Kiai Bisri Mustofa menguasai berbagai disiplin keilmuan yang diwujudkan dalam sebuah karya. Menurut sebuah sumber, ia menulis kurang lebih 54 judul yang meliputi kajian Tafsir, Hadist, Aqidah, Fiqih, Sirah Nabawi, Balaghah, Nahwu, Sharaf, kisah-kisah, syiiran, naskah sandiwara, tuntunan untuk modin, khutbah-khutbah, dan lain-lain. Karya-karyanya tersebut diterbitkan di berbagai penerbitan di Jawa semisal Salim Nabhan Surabaya, Toha Putra Semarang, Raja Murah Pekalongan, al-Ma’arif Bandung, dan yang paling banyak mencetak karyanya adalah percetakan Menara Kudus.
Di antara karya Kiai Bisri Mustofa adalah Rawihah al-Aqlâm ‘Aqidah al-Awâm, Tarjamah Mandzumah al-Baiqûni, Washâya al-Abâ li al-Abnâ, Kitab Syi’iran, Ngudi Susilo, al-‘Idah al-Jurûmiyah, al-Haqibah, Tarikh al-Auliya’, Islam lan Keluarga Berencana, al-Ibriz, Sulamul Afham, dan lain-lain.
Dalam segi pemikiran, Kiai Bisri Mustofa bersikap tengah-tengah antara tekstual skriptualitas dan rasionalis. Hal ini nampak dengan Tafsir karangannya, al-Ibriz. Dalam memaknai ayat-ayat mutasyâbihat, ia mengambil beberapa pendapat mufassirin yang kemudian disertai argumennya sendiri. [3]

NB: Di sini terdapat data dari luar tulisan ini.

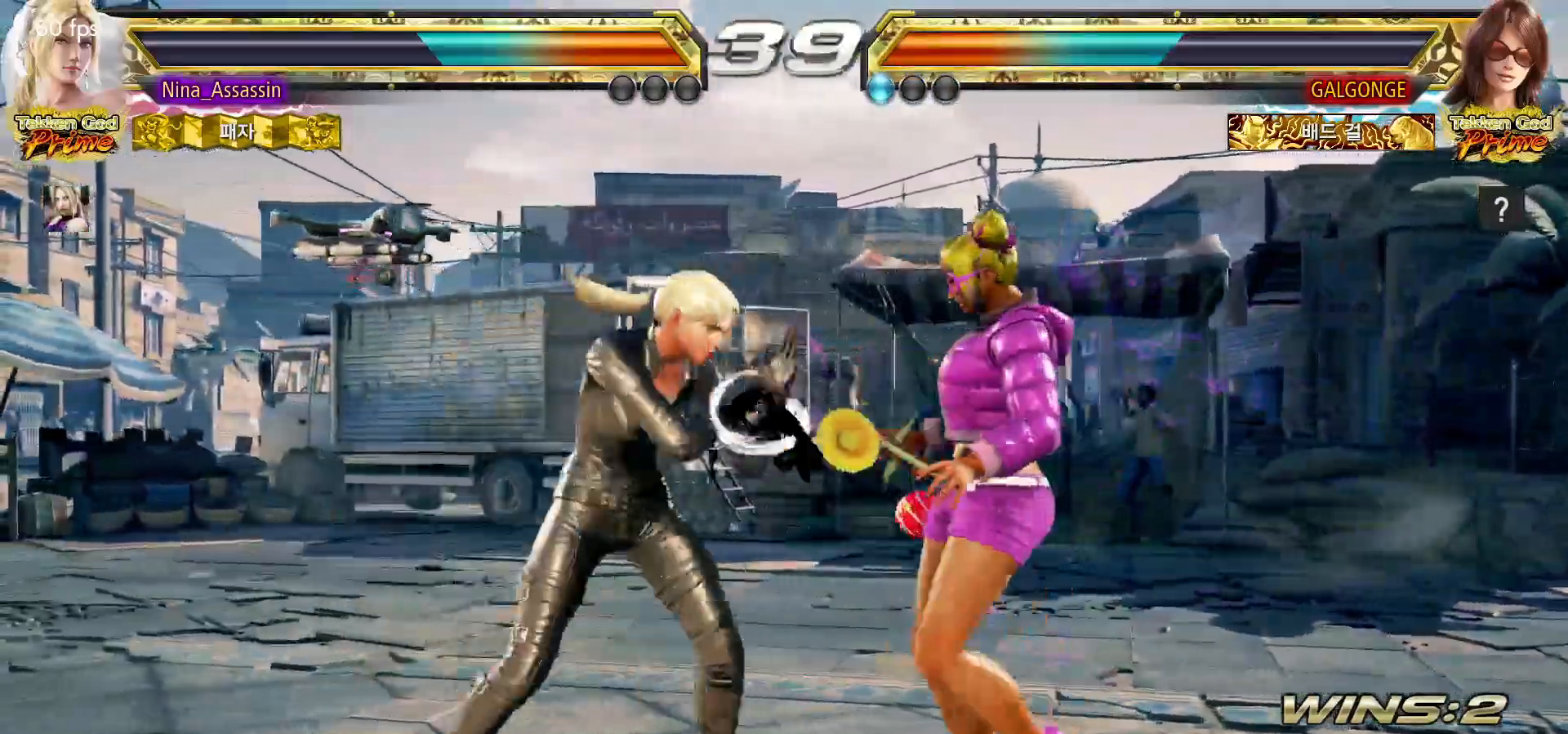
{"dt_ms": 500, "buttons": [], "left_stick": "center", "events": []}
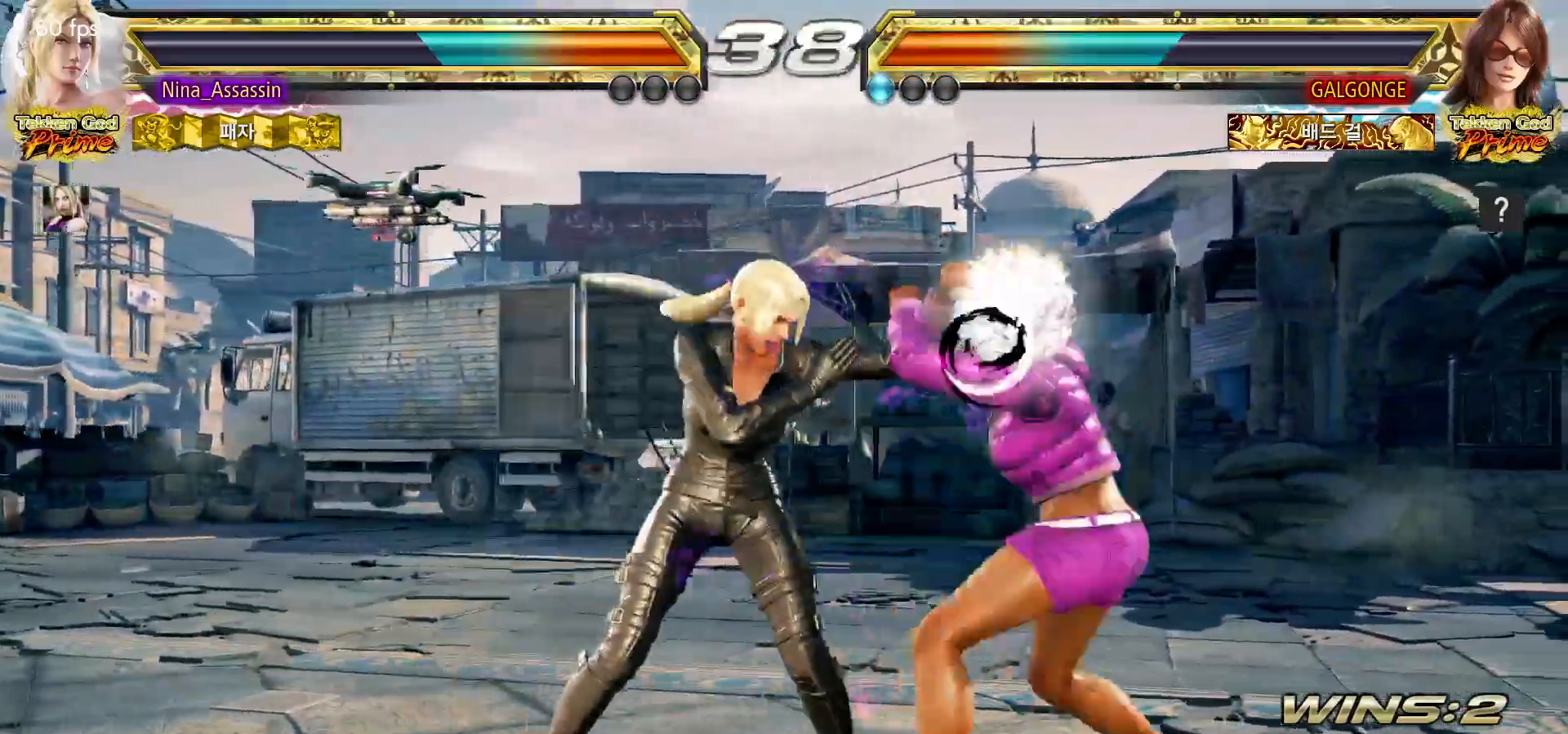
{"dt_ms": 500, "buttons": [], "left_stick": "center", "events": [[250, "left_stick", "up"], [333, "left_stick", "center"]]}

Ketika membahas tarikh Walisanga, Kiai Bisri Mustofa membahas sejarah Walisanga, dengan bahasa singkat padat dan mengena. Selain sejarah Walisanga, dalam kitab tersebut disisipkan sejarah kerajaan Islam di Jawa, yaitu Kesultanan Demak, Pajang, dan Mataram. Juga, ada perang Dipanegara dalam melawan penjajah Belanda, kemudian dikupas juga masalah penjajahan Jepang, Pergerakan Nasional, dan proklamasi kemerdekaan bangsa Indonesia.
Kembali ke Rahmatullah
Sebagaimana yang telah penulis paparkan sebelumnya, bahwa tahun 1977 M, umat Islam di Nusantara, menyongsong pemilu untuk memilih wakil rakyat. Partai-partai Islam berfusi dalam satu wadah yaitu Partai Persatuan Pembangunan (PPP). Kiai Bisri Mustofa yang asalnya berada dalam barisan Partai NU ikut bergabung dalam partai berlambang Ka’bah tersebut. Sebelum kemangkatannya, ia telah mengikuti dan menghadiri acara penting PPP yang diselenggarakan di Jakarta, Purwodadi, dan menemui Rais ‘Am Nahdlatul Ulama di Jombang, yaitu Kiai Bisri Syansuri. Selain itu, ia juga masih aktif dalam mengajar di pesantren dan menghadiri undangan warga.
Sepulang dari Jombang, Kiai Bisri Mustofa benar-benar merasakan rasa sakit. Ia meminta salah seorang putranya untuk memanggil dokter. Ternyata, setelah dokter memeriksanya, ia terkena kompilasi yang mengharuskan untuk diinapkan di Rumah Sakit dr. Karyadi Semarang. Usai diinapkan, kondisi kesehatannya semakin memburuk. Dalam situasi yang seperti, ia tetap menjalankan salat lima waktu.
Dokter sudah berusaha semaksimal mungkin untuk menyembuhkan Kiai Bisri Mustofa, namun Allah berkehendak lain. Allah telah memanggilnya. Ia kembali ke Rahmatullah seminggu sebelum kampanye 1977 M, tepatnya pada hari Rabu Pahing 17 Februari 1977 M. Ia wafat menjelang Ashar. Jenazahnya diberangkatkan usai Salat Isya dari Semarang menuju Rembang oleh Gubernur Jawa Tengah, Supardjo Rustam.
Dengan wafatnya Kiai Bisri Mustofa, maka denyut PPP di Jawa, khususnya Jawa Tengah seolah terhambat perjalanannya. Kharismanya dalam menggait suara sangat dominan sekali. Sehingga, kepergiannya untuk selama-lamanya sangat dirasakan oleh kaum nahdliyin, terlebih Partai Persatuan Pembangunan wilayah Jawa Tengah. []
Referensi :
Tulisan ini disadur dari buku Kebangkitan Ulama Rembang karya Amirul Ulum
[1] Achmad Zainal Huda, H Mutiara Pesantren : Perjalan Khidmah KH. Bisri Mustofa, hal. 8.
[2] Ibid., hal. 9-10.
[3] Mastuki HS & Ishom el-Seha, Intelektualis Pesantren, hal. 76.